‘The trick is to make yourself useful’: a beginner’s guide to sailing

‘The trick is to make yourself useful’: a beginner’s guide to sailing

From land, I always thought that sailing was best enjoyed. Sydney Harbour is dotted with crisp, white sails. It’s a sight to behold rather than something you should get involved in.

Since I chose a journalism career over, for example, owning a gambling establishment, I have assumed that this disqualifies me.

If money were not a barrier, then skills would. Sydney to Hobart, Australia’s most famous yacht race that starts every Boxing Day, makes it seem daunting.

Here I am in Sydney, at a beautiful marina on Rushcutters Bay.

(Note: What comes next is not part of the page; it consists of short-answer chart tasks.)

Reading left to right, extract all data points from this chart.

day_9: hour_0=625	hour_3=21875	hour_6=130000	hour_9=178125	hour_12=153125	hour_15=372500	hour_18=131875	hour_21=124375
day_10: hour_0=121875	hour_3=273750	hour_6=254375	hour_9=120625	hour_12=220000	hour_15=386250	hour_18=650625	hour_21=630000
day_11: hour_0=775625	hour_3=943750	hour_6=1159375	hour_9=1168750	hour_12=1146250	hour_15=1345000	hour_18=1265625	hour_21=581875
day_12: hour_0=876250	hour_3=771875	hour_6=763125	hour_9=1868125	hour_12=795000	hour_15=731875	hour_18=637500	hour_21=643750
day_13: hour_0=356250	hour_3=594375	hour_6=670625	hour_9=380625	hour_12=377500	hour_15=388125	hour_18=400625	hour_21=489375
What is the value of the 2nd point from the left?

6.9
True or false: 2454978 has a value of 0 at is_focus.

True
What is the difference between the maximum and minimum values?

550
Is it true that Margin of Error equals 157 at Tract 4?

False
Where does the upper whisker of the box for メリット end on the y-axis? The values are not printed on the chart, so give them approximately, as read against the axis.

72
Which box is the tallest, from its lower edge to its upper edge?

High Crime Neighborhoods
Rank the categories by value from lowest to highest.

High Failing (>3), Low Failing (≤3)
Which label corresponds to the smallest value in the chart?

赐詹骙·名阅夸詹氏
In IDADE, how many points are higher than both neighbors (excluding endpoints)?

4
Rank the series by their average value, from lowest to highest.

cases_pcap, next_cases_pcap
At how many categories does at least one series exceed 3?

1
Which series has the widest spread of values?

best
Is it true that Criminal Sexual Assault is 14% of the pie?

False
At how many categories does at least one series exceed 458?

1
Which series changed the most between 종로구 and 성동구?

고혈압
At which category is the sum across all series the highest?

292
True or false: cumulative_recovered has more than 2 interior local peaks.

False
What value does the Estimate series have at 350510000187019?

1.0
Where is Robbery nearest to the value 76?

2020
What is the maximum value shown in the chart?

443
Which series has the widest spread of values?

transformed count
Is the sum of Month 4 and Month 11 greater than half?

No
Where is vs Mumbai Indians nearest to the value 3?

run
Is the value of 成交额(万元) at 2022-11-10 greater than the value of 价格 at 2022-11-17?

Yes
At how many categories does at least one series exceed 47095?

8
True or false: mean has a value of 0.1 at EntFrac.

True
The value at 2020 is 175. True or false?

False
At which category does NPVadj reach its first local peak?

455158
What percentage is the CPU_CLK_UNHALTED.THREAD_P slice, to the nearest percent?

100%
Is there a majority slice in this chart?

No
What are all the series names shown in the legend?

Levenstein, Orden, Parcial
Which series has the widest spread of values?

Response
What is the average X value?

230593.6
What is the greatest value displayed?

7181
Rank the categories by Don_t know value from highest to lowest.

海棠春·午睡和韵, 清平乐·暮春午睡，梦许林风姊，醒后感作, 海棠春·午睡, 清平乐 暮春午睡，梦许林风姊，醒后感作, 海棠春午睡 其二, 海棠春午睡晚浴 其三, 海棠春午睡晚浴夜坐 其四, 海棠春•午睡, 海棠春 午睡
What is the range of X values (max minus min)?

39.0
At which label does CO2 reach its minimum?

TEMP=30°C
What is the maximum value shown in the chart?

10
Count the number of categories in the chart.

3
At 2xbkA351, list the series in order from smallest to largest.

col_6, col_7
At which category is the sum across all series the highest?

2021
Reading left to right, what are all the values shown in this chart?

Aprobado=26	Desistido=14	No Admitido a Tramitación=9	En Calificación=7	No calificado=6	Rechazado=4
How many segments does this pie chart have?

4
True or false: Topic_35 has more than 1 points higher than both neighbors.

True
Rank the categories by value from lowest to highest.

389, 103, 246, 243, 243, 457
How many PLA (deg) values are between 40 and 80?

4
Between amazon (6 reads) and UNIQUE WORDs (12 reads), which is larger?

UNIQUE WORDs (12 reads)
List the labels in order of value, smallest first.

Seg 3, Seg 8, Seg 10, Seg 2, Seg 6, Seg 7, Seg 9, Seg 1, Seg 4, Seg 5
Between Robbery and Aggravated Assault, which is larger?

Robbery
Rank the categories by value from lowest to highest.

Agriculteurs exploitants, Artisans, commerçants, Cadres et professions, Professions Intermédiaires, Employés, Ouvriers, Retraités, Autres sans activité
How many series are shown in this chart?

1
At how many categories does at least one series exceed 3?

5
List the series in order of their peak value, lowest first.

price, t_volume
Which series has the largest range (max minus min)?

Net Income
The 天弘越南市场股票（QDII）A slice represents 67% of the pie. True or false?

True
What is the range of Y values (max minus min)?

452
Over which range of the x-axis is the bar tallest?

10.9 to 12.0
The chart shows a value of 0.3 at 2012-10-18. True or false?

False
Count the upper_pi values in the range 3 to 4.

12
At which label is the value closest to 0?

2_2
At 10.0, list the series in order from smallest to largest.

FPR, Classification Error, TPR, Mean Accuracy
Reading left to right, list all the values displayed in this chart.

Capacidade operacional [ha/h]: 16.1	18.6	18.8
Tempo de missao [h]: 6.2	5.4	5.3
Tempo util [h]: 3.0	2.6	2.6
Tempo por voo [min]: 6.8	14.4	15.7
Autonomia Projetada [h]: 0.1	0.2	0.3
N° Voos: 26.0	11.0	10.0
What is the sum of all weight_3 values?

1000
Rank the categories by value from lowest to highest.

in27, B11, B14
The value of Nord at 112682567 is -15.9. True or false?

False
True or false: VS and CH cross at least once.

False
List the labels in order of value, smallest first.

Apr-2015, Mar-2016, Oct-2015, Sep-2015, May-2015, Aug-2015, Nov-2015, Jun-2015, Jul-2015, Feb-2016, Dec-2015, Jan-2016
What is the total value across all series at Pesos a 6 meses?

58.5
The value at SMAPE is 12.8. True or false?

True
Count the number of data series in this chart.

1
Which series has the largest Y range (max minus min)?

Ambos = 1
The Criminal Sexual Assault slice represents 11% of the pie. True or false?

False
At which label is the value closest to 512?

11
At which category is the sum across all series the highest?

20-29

I’m boarding Karma, a 35ft Dufour, for a lesson.

David Kelly, my instructor, took up sailing “because it was cheaper to fly” in 1985. We haven’t yet dispelled the rich man’s sports theory, but we will.

Beginners should start with at least a two-day course (595 dollars at EastSail). We only have two hours. We’ll have a quick discussion about the wind direction and different modes of sailing – which I hope will help make sense of the water – before we pull out into Sydney Harbour on a beautiful summer morning. Kelly assures me that the only time any student has fallen in is when they were trying to leave the boat before the floating dock was installed.

In no time, I was at the helm of a “close haul” sailing boat. This term is related to the wind and the sails, but I’m still not sure what it means.

Many new nautical terms have been introduced. I turn the boat 90° and pull some ropes before we reach the Harbour Bridge to help with a “gybe,” where the sail is switched from one side to the other.

Kelly drives so that I can see the underside of the bridge, which I have gone over numerous times. It’s a different but no less stunning view of Sydney.

I realize how anxious I have been at the wheel, worried about falling over when the wind tilts the boat alarmingly one way, about keeping the sails on the right spot, or about avoiding other boats zipping around. Kelly is the exact opposite. It’s just so natural. Sailing was my sanity. “You have to slow down. It’s all about the feeling of the water.”

Is it only for the rich? Kelly assures that it can but doesn’t necessarily have to. The only thing that you won’t find in a typical wardrobe are gloves, which cost about $30. But even those aren’t essential.

You don’t have to own a vessel. Those who do require crew.

The cost of gaining competency is the main expense. After the initial two-day training, there is an option to complete a third day to reach the level of competent crew or day skipper ($1,125 with EastSail). Other models are available, but the Royal Yachting Association’s certification is internationally recognized and widely known.

You’re now ready to join a boat. The Cruising Yacht Club of Australia offers a concierge program that matches skippers and crew members. You can also show up at a race a few hours before it starts to ask boat owners.

Kelly advises that the trick is to be useful. Kelly believes that everyone can play a part, whether it’s folding a sail in the galley or making toasties.

He warns that some clubs can be “a little posh and a bit full of their selves.” You’ll find many events that are suitable for graduates if you look at races organized by clubs with sail schools.

Chartering a boat is also possible for groups of 6-8 people. Prices start at around $1,000 per day. Kelly has been sailing in Singapore, Hong Kong, and Seattle, but Sydney is her favorite. “My favorite thing to do is to sail up to Quarantine bay, drop anchor, swim and have a beer.”

It is still possible to have fun sailing without having to be a mogul. However, enthusiasts will inevitably dream of one day owning their boat, which would cost a small fortune in maintenance and ongoing costs. Kelly shows us his yacht, which he shares with three other people, as we cruise around the harbor. Sanity is the name.